WICHITA — State officials say they’re close to launching a website for helping Kansans figure out which nursing home offers the highest quality care in their communities.

Shawn Sullivan, secretary of the Kansas Department for Aging and Disability Services
Shawn Sullivan, secretary of the Kansas Department for Aging and Disability Services

“It should be up sometime in April,” said Kansas Department for Aging and Disability Services Secretary Shawn Sullivan, at a meeting of the House Committee on Children and Seniors earlier this week. “The idea is for this to become a resource for people to use when they’re having to choose a nursing facility for themselves or for a loved one. It shouldn’t be the only factor in the decision-making process, but it’s a resource that we feel should be made available.”

The new program, called Kansas Nursing Home Report Card, will assign each of the state’s 330 nursing homes a series of one-to-five ratings based on licensure inspections, quality indicators, staffing data, and resident satisfaction surveys.

The KDADS report card, Sullivan said, would be similar to but better than the Centers for Medicare and Medicaid’s Five-Star Quality Rating System, which has been in place since 2008.

KDADS, he said, has contracted with a national company, My InnerView, to conduct in-person interviews with roughly 7,000 of the state’s 18,000 nursing home residents.

Sullivan said that survey should be completed this week. The survey questions, he said, were designed to measure residents “overall satisfaction” and whether they would recommend their facility to others.

The report card’s quality indicators, he said, would be “risk adjusted” so that facilities that care for “higher acuity” residents are not penalized for admitting especially frail residents.

Quality indicators include the prevalence of pressure sores, use of restraints, undue weight loss, and reliance on catheters.

The federal rating system’s data, Sullivan said, are not risk adjusted and do not measure resident satisfaction.

The KDADS report card, he said, would allow users to find out which issues were of the most concern to residents in a particular nursing home.

Most of the website has been developed in-house by KDADS staff.
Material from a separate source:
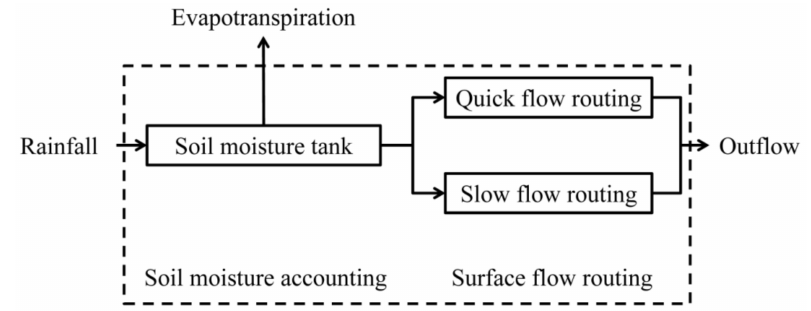
Figure 1. Configuration of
The department’s contract with My Innerview is for $295,000 for two years, agency officials said.

Rep. Melissa Rooker, a Fairway Republican, said the initiative seemed like a good idea.

“Anytime a family is put in a position of having to contemplate putting a loved one in a nursing, it’s a highly emotional issue,” she said. “So anything we can do to help families not make those decisions blindly is a step in the right direction.
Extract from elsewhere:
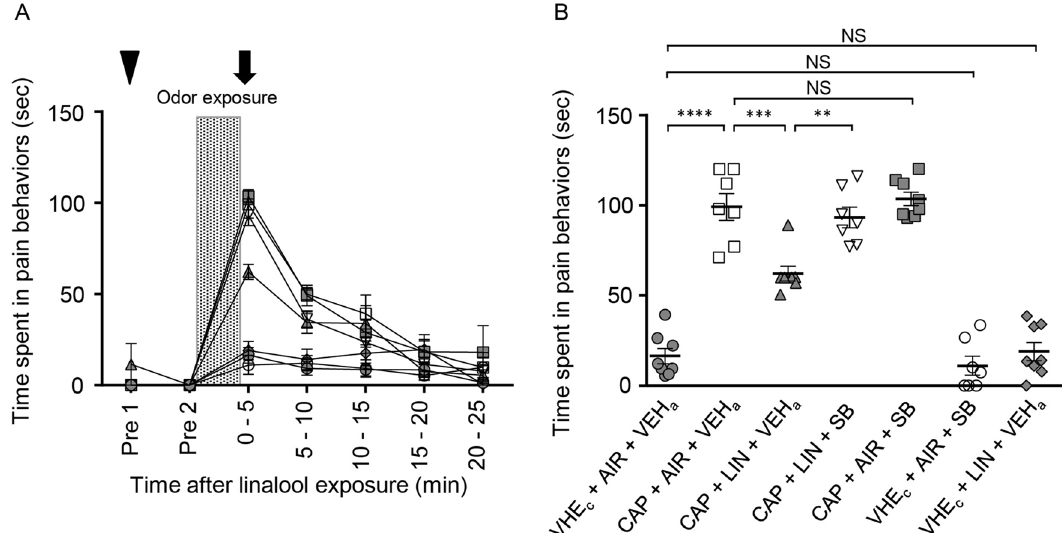
Figure 7. Suppression of capsaicin-induced pain behavior by linalool odor exposure was antagonized by intrathecal administration of orexin 1 receptor antagonist. ( A ) Values represent the time spent in pain behavior as mean ± SEM. The shaded area indicates odor exposure. Arrow and arrow head indicate the timing of intra-tail capsaicin injection and intrathecal SB-334867 injection. White square shows; CAP + AIR + VEH a , White inverted triangle shows; CAP + LIN + SB, White circle shows; VEH c + AIR + SB. Gray circle shows; VHE c + AIR + VEH a , Gray triangle shows; CAP + LIN + VEH a , Gray square shows; CAP + AIR + SB, Gray rhombus VHE c + LIN + VEH a . ( B ) Time spent in pain behavior during the first 5 min after the capsaicin test are re-plotted. n = 7 for CAP + AIR + VEH a , CAP + LIN + SB, VEH c + AIR + SB group, and n = 8 for VEH c + AIR + VEH a , CAP + LIN + VEH a , CAP + AIR + SB, VEH c + LIN + VEH a group. AIR; odorless air exposed mice, LIN; linalool odor-exposed mice, VEH c ; mice which received subcutaneous injection of vehicle for capsaicin, CAP; mice which received subcutaneous injection of capsaicin, VEH a ; mice which received intrathecal injection of vehicle for antagonist, SB; mice which received intrathecal injection of 1 nmol OX1 receptor antagonist. Bars represent mean ± SEM. **** p < 0.0001, *** p < 0.0005, ** p < 0.005 (Sidak’s multiple comparison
“I fully understand how confusing and frightening and unnerving it is for families to have to make these decisions,” Rooker said. “It’s a constant challenge.”

Debra Zehr, chief executive of LeadingAge Kansas, which represents non-profit nursing homes, agreed with Sullivan’s critique of the federal rating system.

“It has a lot of problems,” she said. “I’m confident that the one KDADS is putting together will be better.”

Zehr said her members “conceptually” support the report card but would encourage family members not to limit their decisions to information pulled from inspection reports.

“I tell people to visit the facility, drop by unannounced, talk to staff – don’t just take the tour,” Zehr said. “Go there afterhours or on a weekend. Talk to other residents’ family members. Call the (Kansas Long-term Care) Ombudsman’s Office, ask them what they’ve heard.”

Mitzi McFatrich, executive director of Kansas Advocates for Better Care, said she hoped KDADS would expand the report card to include the state’s assisted living and residential health care facilities.

Currently, she said, “there really is no national or state government data on these facilities that the public can access.”

Angela de Rocha, a spokesperson for KDADS, said the agency would explore expanding the report card after it’s had time to measure the initiative’s effectiveness.